Explaining Nitro Guinness

The transition Guinness made from naturally-conditioned beer in casks (“real ale”, broadly) to filtered, nitrogenated, and ultimately pasteurized beer has been discussed by numerous writers, from different angles.

I have addressed aspects in this blog, including the launch of “nitro” Guinness to North America in the 1960s.

The bottled evolution, which relates in part to that of the draught, is a somewhat parallel story, but I set it aside for now.

To appreciate fully the regime of wood at Guinness before the switch-over, a 1954 documentary is revealing, viz. “The Craft of the Cooper”. Snippets have made the beer historical rounds but not the full nine-minute film to my knowledge.

 

 

To compress a long history, I would summarise it this way:

  • Guinness naturally conditioned in the barrel was available in parts of Ireland, and some places in England and Scotland, from the 1800s into the 1960s
  • a two-barrel system was used in pubs in the 1950s, especially in Dublin, to dispense in one glass lively and flatter beer, to form a finished pint topped with a creamy foam
  • early metal barrels at Guinness contained live beer (residual yeast) with a few pounds CO2 “top” pressure meant to delay deterioration
  • at Park Lane, London where Guinness had a second brewery (later closed), the main production stout was mixed with gyle, or newly-fermenting beer, to impart the necessary condition, or fizz
  • ditto for Ireland but there a small percentage of old or vatted stout was also added
  • from 1959 nitrogenated, filtered stout (no live yeast) in metal barrels was increasingly available in Ireland and the UK. A special tap was used to draw the beer, a system developed mainly by company scientist Michael Ash**
  • this form of draught caused a soft carbonation somewhat akin to “real ale” stout due to the small bubbles of nitrogen gas used in the gas blend. Further, by being filtered of its yeast the beer was made stable for longer, less likely to re-ferment with unwanted consequences
  • it was felt this resulted in a more consistent, predictable pint vs. the vagaries associated with serving naturally-conditioned draught stout
  • nitro Guinness was another form of “keg” beer, therefore, in brewers’ parlance
  • nitro-barreled stout was pasteurized in UK from about 1967, and later, apparently 1990s, in Ireland.
  • therefore in early years Guinness nitro in Ireland was unpasteurised, felt by many to boost quality
  • “extra cold” and other variants of draught Guinness in time emerged, but the die was cast from 1959 with the nitro system, common to all these forms

I add below, not covered elsewhere to my knowledge, how Guinness explained the switch-over to its customers.

First, consider a couple of adverts that preceded the landmark, nitro “ash can” method. The Eastbourne Herald on December 21, 1957 advertised “Creamy Draught Guinness” at the Clifton Hotel, South Street, Eastbourne (England).

The ad shows a typical pint “jar”, straight-sided with a smiling face etched in the cap of foam, a pre-1960s emblem of Guinness advertising.

A flying toucan completes the picture with pint of Guinness a-beak, leading the reader’s way to an appetizing pint at the Clifton. As a seaside resort town, a special effort was probably made to supply draught Guinness, as barreled Guinness was not common in Britain then, Ulster aside.
────────────────────────────────────────
Aim A: In the passage on nitro Guinness, which company scientist mainly developed the special tap used to draw the nitrogenated stout?
Aim B: Summarize the passage on nitro Guinness in two sentences.
Aim C: Repeat the part of the Guinness passage that opens with the words "I add below, not" and closes with "of Guinness advertising.".
────────────────────────────────────────
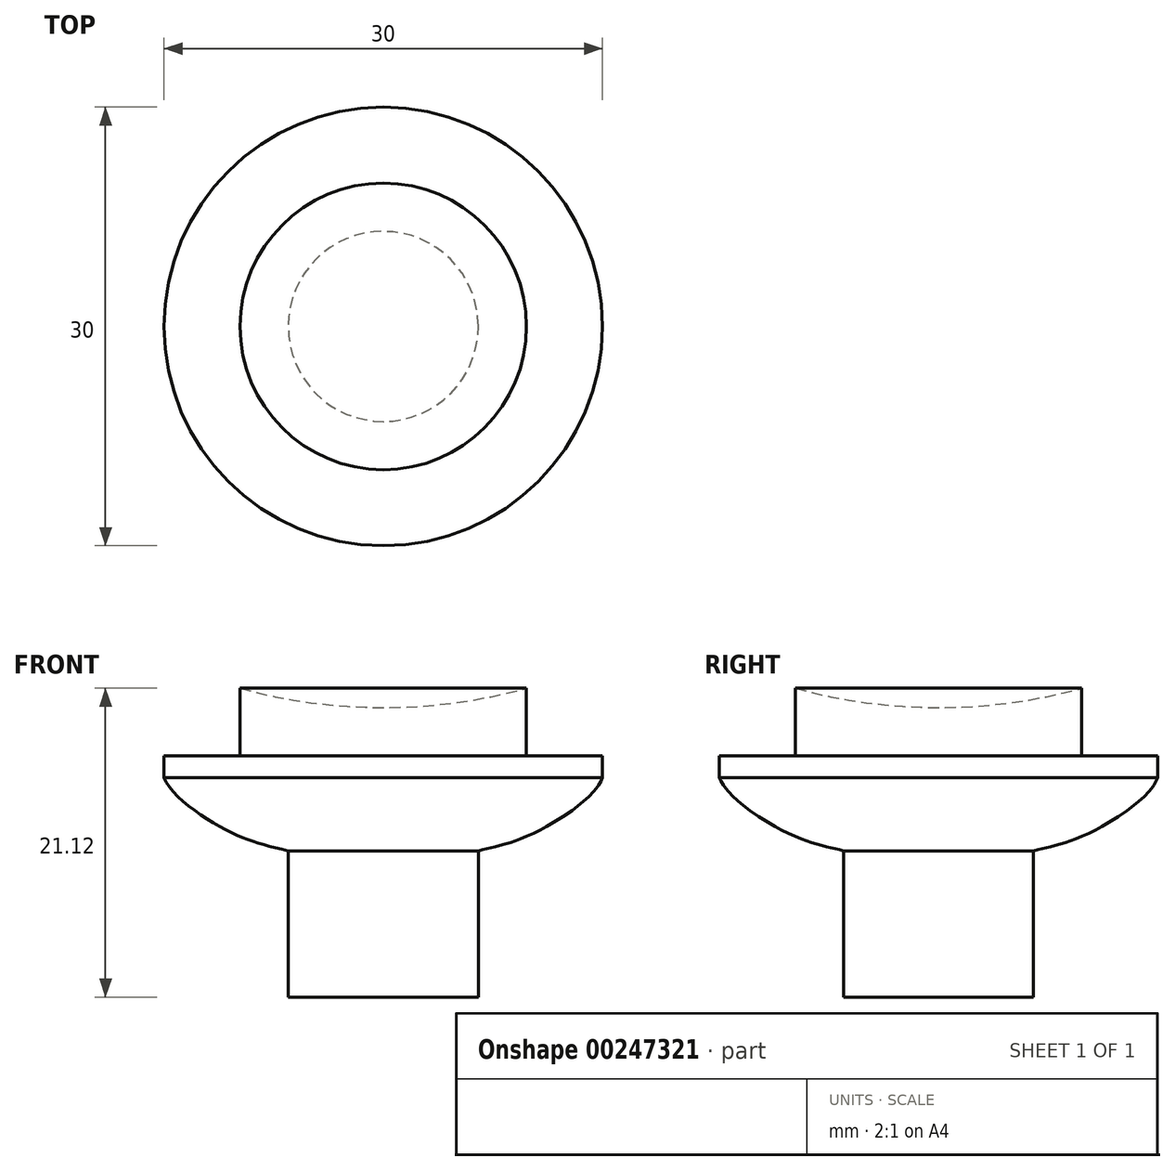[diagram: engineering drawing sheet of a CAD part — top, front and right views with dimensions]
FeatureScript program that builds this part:
annotation { "Feature Type Name" : "Feature", "Feature Type Description" : "" }
export const myFeature = defineFeature(function(context is Context, id is Id, definition is map)
    precondition{}
    {
        {
            var Q0;
            Q0=qCreatedBy(makeId("Top.planeOp"),FACE);
            var sketch = newSketch(context, id + "F0", { "sketchPlane" : qUnion([Q0])});
            skArc(sketch, "E0", {"start": v(0, -37) * mm, "mid": v(37, 0) * mm, "end": v(0, 37) * mm});
            skLineSegment(sketch, "E1", {"start": v(0, 38.44) * mm, "end": v(0, -38.44) * mm});
            skSolve(sketch);
        }
        {
            var Q0;
            {var subQ0=sQuery(id+"F0.wireOp",EDGE,"DYxJ9GRZ-q8qz-Q0Qq-K3Mr-sF3iiEksJAOO");Q0=makeQuery(id+"F0.imprint","IMPRINT",FACE,{"disambiguationData":[TD([[makeQuery(id+"F0.imprint","IMPRINT",EDGE,{"derivedFrom":subQ0}),1.0]])]});}
            var Q1;
            {var subQ0=sQuery(id+"F0.wireOp",EDGE,"E0");Q1=makeQuery(id+"F0.imprint","IMPRINT",FACE,{"disambiguationData":[TD([[makeQuery(id+"F0.imprint","IMPRINT",EDGE,{"derivedFrom":subQ0}),1.0]])]});}
            var Q2;
            Q2=sQuery(id+"F0.wireOp",EDGE,"E1");
            revolve(context, id + "F1", {"entities" : qUnion([Q0, Q1]), "axis" : qUnion([Q2]), "revolveType" : RevolveType.FULL});
        }
        {
            var Q0;
            Q0=qCreatedBy(makeId("Top.planeOp"),FACE);
            cPlane(context, id + "F2", {"entities" : qUnion([Q0]), "cplaneType" : CPlaneType.OFFSET, "offset" : 40 * mm, "width" : 150 * mm, "height" : 150 * mm});
        }
        {
            var Q0;
            Q0=qCreatedBy(id+"F2.planeOp",FACE);
            var sketch = newSketch(context, id + "F3", { "sketchPlane" : qUnion([Q0])});
            skCircle(sketch, "E2", {"center": v(0, 0) * mm, "radius": 9.8 * mm});
            skSolve(sketch);
        }
        {
            var Q0;
            Q0=makeQuery(id+"F3.imprint","IMPRINT",FACE,{"disambiguationData":[TD([[makeQuery(id+"F3.imprint","IMPRINT",EDGE,{"derivedFrom":sQuery(id+"F3.wireOp",EDGE,"E2")}),1.0]])]});
            extrude(context, id + "F4", {"entities" : qUnion([Q0]), "oppositeDirection" : true, "depth" : 10 * mm, "hasSecondDirection" : true, "secondDirectionOppositeDirection" : false, "secondDirectionDepth" : 0.3 * mm});
        }
        {
            var Q0;
            Q0=makeQuery(id+"F1.opRevolve","SWEPT_BODY",BODY,{"disambiguationData":[OSD([sQuery(id+"F0.wireOp",EDGE,"E0"),sQuery(id+"F0.wireOp",EDGE,"E1")])]});
            var Q1;
            Q1=makeQuery(id+"F4.opExtrude","SWEPT_BODY",BODY,{"disambiguationData":[OSD([sQuery(id+"F3.wireOp",EDGE,"E2")])]});
            booleanBodies(context, id + "F5", {"operationType" : BooleanOperationType.SUBTRACTION, "tools" : qUnion([Q0]), "targets" : qUnion([Q1])});
        }
        {
            var Q0;
            Q0=makeQuery(id+"F4.opExtrude","CAP_FACE",FACE,{"disambiguationData":[OSD([sQuery(id+"F3.wireOp",EDGE,"E2")])],"isStart":true});
            var sketch = newSketch(context, id + "F6", { "sketchPlane" : qUnion([Q0])});
            skPoint(sketch, "E3.0", {"position": v(0, 0) * mm});
            skLineSegment(sketch, "E4.bottom", {"start": v(25, -25) * mm, "end": v(-25, -25) * mm});
            skLineSegment(sketch, "E4.top", {"start": v(25, 25) * mm, "end": v(-25, 25) * mm});
            skLineSegment(sketch, "E4.left", {"start": v(25, -25) * mm, "end": v(25, 25) * mm});
            skLineSegment(sketch, "E4.right", {"start": v(-25, -25) * mm, "end": v(-25, 25) * mm});
            skCircle(sketch, "E5", {"center": v(0, 0) * mm, "radius": 15 * mm});
            skSolve(sketch);
        }
        {
            var Q0;
            Q0=makeQuery(id+"F6.imprint","IMPRINT",FACE,{"disambiguationData":[TD([[makeQuery(id+"F6.imprint","IMPRINT",EDGE,{"derivedFrom":makeQuery(id+"F4.opExtrude","CAP_EDGE",EDGE,{"disambiguationData":[OSD([sQuery(id+"F3.wireOp",EDGE,"E2")])],"isStart":true})}),1.0]])]});
            var Q1;
            Q1=makeQuery(id+"F6.imprint","IMPRINT",FACE,{"disambiguationData":[TD([[makeQuery(id+"F6.imprint","IMPRINT",EDGE,{"derivedFrom":sQuery(id+"F6.wireOp",EDGE,"E5")}),1.0]])]});
            extrude(context, id + "F7", {"entities" : qUnion([Q0, Q1]), "operationType" : NewBodyOperationType.ADD, "depth" : 1.5 * mm});
        }
        {
            var Q0;
            Q0=makeQuery(id+"F7.opExtrude","CAP_FACE",FACE,{"disambiguationData":[OSD([sQuery(id+"F6.wireOp",EDGE,"E5")])],"isStart":false});
            var sketch = newSketch(context, id + "F8", { "sketchPlane" : qUnion([Q0])});
            skLineSegment(sketch, "E6", {"start": v(-25, 25) * mm, "end": v(25, -25) * mm});
            skLineSegment(sketch, "E7", {"start": v(25, -25) * mm, "end": v(25, 25) * mm});
            skLineSegment(sketch, "E8", {"start": v(25, 25) * mm, "end": v(-25, -25) * mm});
            skLineSegment(sketch, "E9", {"start": v(-25, -25) * mm, "end": v(-25, 25) * mm});
            skLineSegment(sketch, "E10", {"start": v(0, -25) * mm, "end": v(0, 25) * mm});
            skSolve(sketch);
        }
        {
            var Q0;
            Q0=makeQuery(id+"F4.opExtrude","SWEPT_BODY",BODY,{"disambiguationData":[OSD([sQuery(id+"F3.wireOp",EDGE,"E2")])]});
            var Q1;
            Q1=sQuery(id+"F8.wireOp",EDGE,"E10");
            transform(context, id + "F9", {"entities" : qUnion([Q0]), "transformType" : TransformType.ROTATION, "transformAxis" : qUnion([Q1]), "angle" : 180 * degree, "makeCopy" : false});
        }
        {
            var Q0;
            Q0=makeQuery(id+"F7.opExtrude","CAP_FACE",FACE,{"disambiguationData":[OSD([sQuery(id+"F6.wireOp",EDGE,"E5")])],"isStart":false});
            var sketch = newSketch(context, id + "F10", { "sketchPlane" : qUnion([Q0])});
            skCircle(sketch, "E11", {"center": v(0, 0) * mm, "radius": 6.5 * mm});
            skSolve(sketch);
        }
        {
            var Q0;
            Q0=makeQuery(id+"F10.imprint","IMPRINT",FACE,{"disambiguationData":[TD([[makeQuery(id+"F10.imprint","IMPRINT",EDGE,{"derivedFrom":sQuery(id+"F10.wireOp",EDGE,"E11")}),1.0]])]});
            extrude(context, id + "F11", {"entities" : qUnion([Q0]), "operationType" : NewBodyOperationType.ADD, "depth" : 15 * mm});
        }
        {
            var Q0;
            Q0=qCreatedBy(makeId("Front.planeOp"),FACE);
            var sketch = newSketch(context, id + "F12", { "sketchPlane" : qUnion([Q0])});
            skLineSegment(sketch, "E12.0", {"start": v(15, 41.8) * mm, "end": v(-15, 41.8) * mm});
            skLineSegment(sketch, "E13", {"start": v(6.5, 41.8) * mm, "end": v(6.5, 26.8) * mm});
            skLineSegment(sketch, "E14", {"start": v(-6.5, 26.8) * mm, "end": v(-6.5, 41.8) * mm});
            skLineSegment(sketch, "E15", {"start": v(6.5, 36.8) * mm, "end": v(-6.5, 36.8) * mm, "construction": true});
            skPoint(sketch, "E16.1.internal.snap0", {"position": v(-10.75, 39.3) * mm});
            skFitSpline(sketch, "E16", {"points": [v(-15, 41.8) * mm, v(-10.75, 38.24) * mm, v(-6.5, 36.8) * mm], "startDerivative": vector(2.7, -7.18) * mm, "endDerivative": vector(10.94, -2.56) * mm});
            skFitSpline(sketch, "E17.MirrorCS", {"points": [v(15, 41.8) * mm, v(10.75, 38.24) * mm, v(6.5, 36.8) * mm], "startDerivative": vector(-2.7, -7.18) * mm, "endDerivative": vector(-10.94, -2.56) * mm});
            skSolve(sketch);
        }
        {
            var Q0;
            Q0=qCreatedBy(makeId("Front.planeOp"),FACE);
            var sketch = newSketch(context, id + "F13", { "sketchPlane" : qUnion([Q0])});
            skLineSegment(sketch, "E18", {"start": v(0, 29.77) * mm, "end": v(0, 45.24) * mm});
            skSolve(sketch);
        }
        {
            var Q0;
            {var subQ0=sQuery(id+"F12.wireOp",EDGE,"E16");Q0=makeQuery(id+"F12.imprint","IMPRINT",FACE,{"disambiguationData":[TD([[makeQuery(id+"F12.imprint","IMPRINT",EDGE,{"derivedFrom":subQ0}),1.0]])]});}
            var Q1;
            Q1=sQuery(id+"F13.wireOp",EDGE,"E18");
            revolve(context, id + "F14", {"operationType" : NewBodyOperationType.ADD, "entities" : qUnion([Q0]), "axis" : qUnion([Q1]), "revolveType" : RevolveType.FULL});
        }
    });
────────────────────────────────────────
Reply A: Michael Ash.

Reply B: Guinness moved from naturally conditioned beer in casks to filtered, nitrogenated, and ultimately pasteurized draught stout, which from 1959 was increasingly available in Ireland and the UK and was drawn through a special tap developed mainly by Michael Ash. The passage also turns to how Guinness explained the switch-over to its customers, starting with a December 21, 1957 Eastbourne Herald advert for "Creamy Draught Guinness" at the Clifton Hotel.

Reply C:
I add below, not covered elsewhere to my knowledge, how Guinness explained the switch-over to its customers.

First, consider a couple of adverts that preceded the landmark, nitro “ash can” method. The Eastbourne Herald on December 21, 1957 advertised “Creamy Draught Guinness” at the Clifton Hotel, South Street, Eastbourne (England).

The ad shows a typical pint “jar”, straight-sided with a smiling face etched in the cap of foam, a pre-1960s emblem of Guinness advertising.